田舎の農場生まれのヤルダは、理解ある父親により、女性としてはやや珍しく学校に通わせてもらうことになる(ヤルダの亡くなった母親も教育は受けており、女性が教育を受けることが全くないというわけではないが、そういうことをあまりよく思っていない人々も多い状況)。
子供時代の話で印象的なのは、祖父が発光しながら亡くなるシーンだろう。
この世界、光の性質が我々の宇宙とはだいぶ違う。
波長によって速度が違ってたりする。
どういう理由なのかよく分からないのだが、植物は夜に発光してエネルギーを作る(逆・光合成みたいなことをやっているらしい?)
それから、これは後ろに載ってる解説を読まないと分からないことだと思うのだが、この世界には電子がないらしい。タイトルにある通り、ロケットの出てくる話だが、コンピュータなしで制御してる。
あと、生物の神経系もいわゆる神経じゃない。
液体もないらしいんだけど、確か1回だけ「液体」って言葉が出てくるはず(ヤルダの聞いたことない言葉として)。

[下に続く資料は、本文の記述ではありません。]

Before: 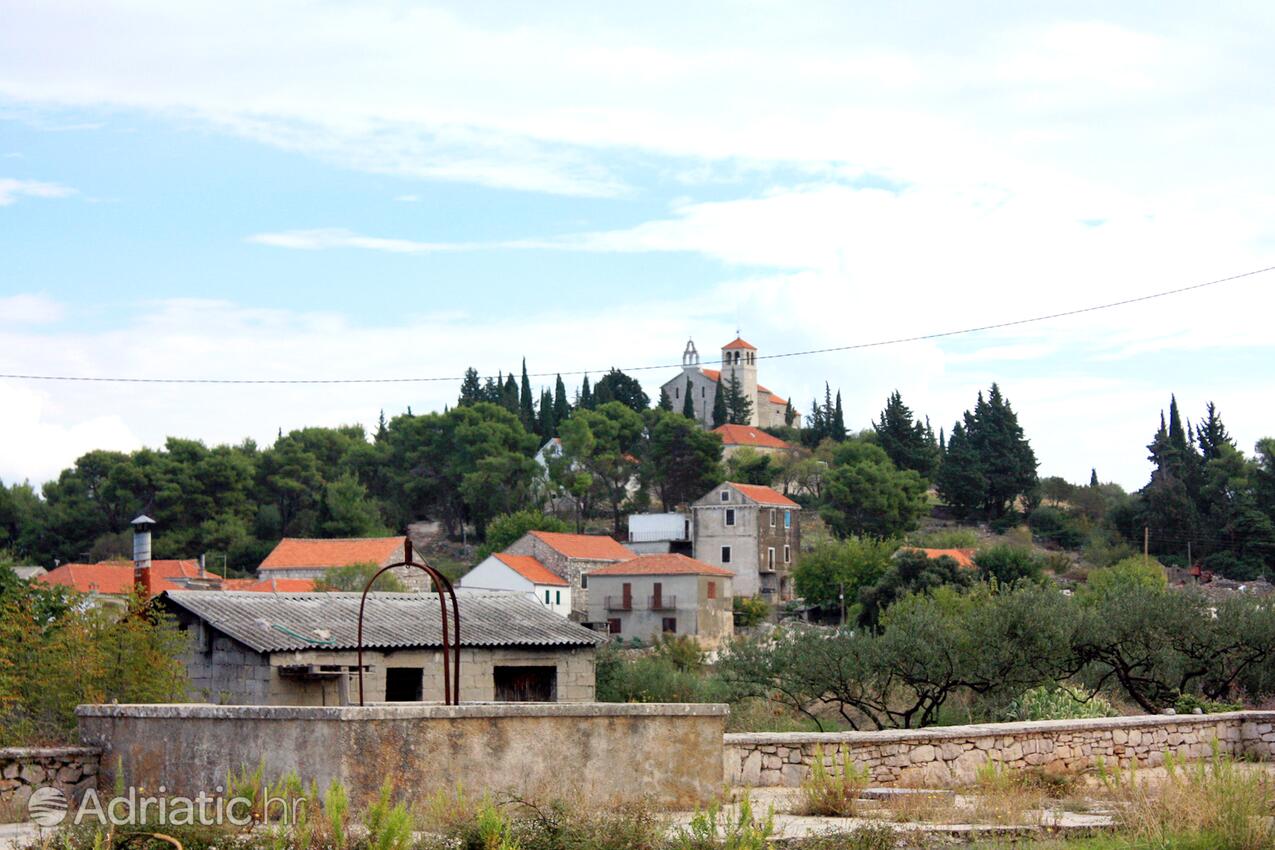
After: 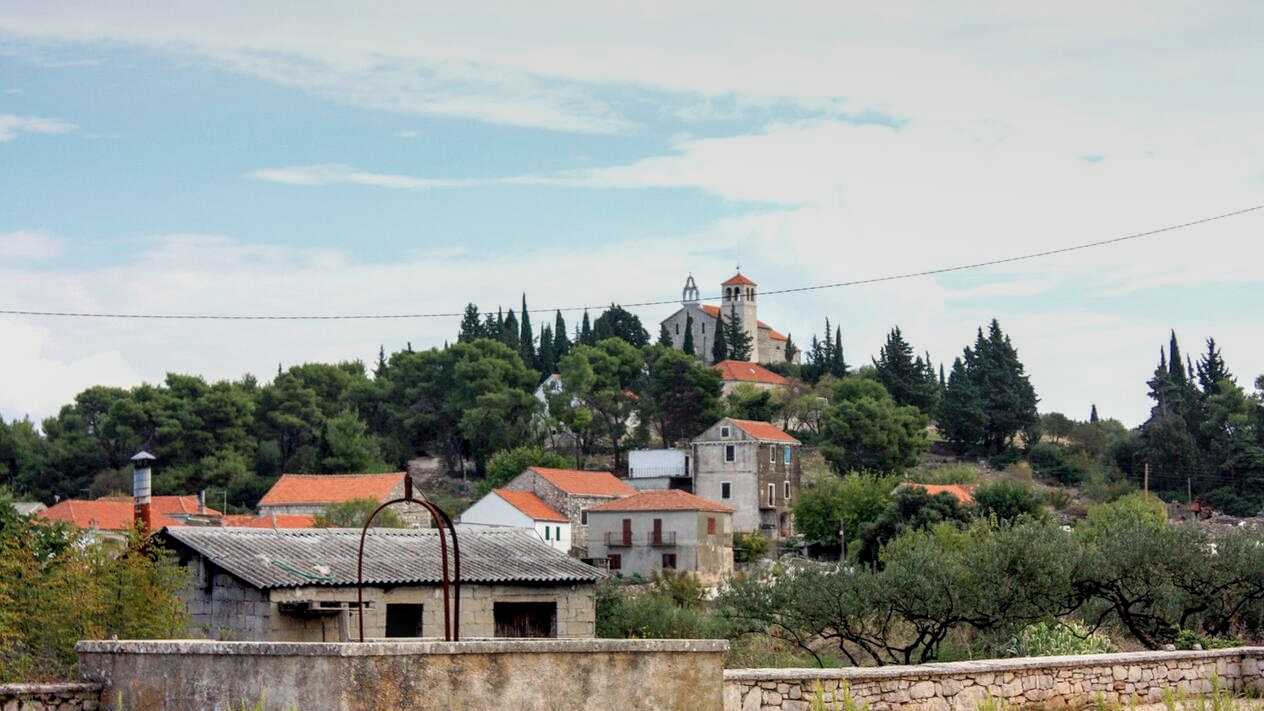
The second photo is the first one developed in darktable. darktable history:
crop: top 7.625%, bottom 8.027%
graduated density: on, module defaults
local contrast: detail 130%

成長したヤルダは、故郷を離れ都会の大学へと通い、物理学者の道を歩み始める。
自分の研究のために、もっとも高い山の頂にある観測施設を使いたいのだが、そのためには、ちょっと性格のよくない教授の許可をもらわなきゃいけない。その過程でヤルダは、同じく女性研究者であるトゥリアと出会う。
トゥリアに連れられてヤルダは〈単者クラブ〉のメンバーとなる。


このあたりで、この世界に出てくる「人間」について。
まず、基本的には直立二足歩行をしている生き物だが、腕や脚を自由に変形させたり生やしたり引っ込めたりすることができる。2対4本の腕を出していることが多いみたい。
腕を脚に変えたり、脚を腕に変えることができる。これは、物語前半と後半でそれぞれ出てくる。
頭部の後ろにも目がある。「後目線を向けた」という表現がしょっちゅう出てくる。
身体に袋がついていて、カバンは使わず、そこに物を入れて持ち歩いている。
胸部に、文字や図形を浮かび上がらせることができる。記録しておきたい時は、胸にインクを塗って紙に写す。逆に言えば、紙はあるけど筆記具はない模様。
振動膜という構造を使って発声する。口は食事にしか使われない。
そして何よりも違うのは、生殖・出産方法である。
この種族において、子は母親が文字通り4つに分裂することによって産まれる。女性にとって出産=死である。
分裂した4つの個体は、男女一組の双子が2ペアとして産まれてくる。この双子を双と呼ぶ。ルシオとルシアのように名付けられる。双は、双子であるとともに夫婦でもある。
まれに、4個体ではなく3個体しか産まれてこないことがあり、このとき、双を持たないものが「単者」と呼ばれる。単者は、代理双を見つけて生殖するのが一般的である。
この種族では、女性の方が身体が大きいが、単者として産まれたヤルダはその中でも特に身体が大きいということが繰り返し言及されている。
ちなみにこの世界、他の生き物は雄しかいないらしい。


ヤルダは、自分は男と同じように死ぬのだと考えていたが、トゥリアから、生殖なしでもある程度の年齢に達すると自然と四分裂してしまうのだと教えられる。そして、それを遅らせるための非合法ピルが存在し、単者クラブにおいてそれが手に入るということも。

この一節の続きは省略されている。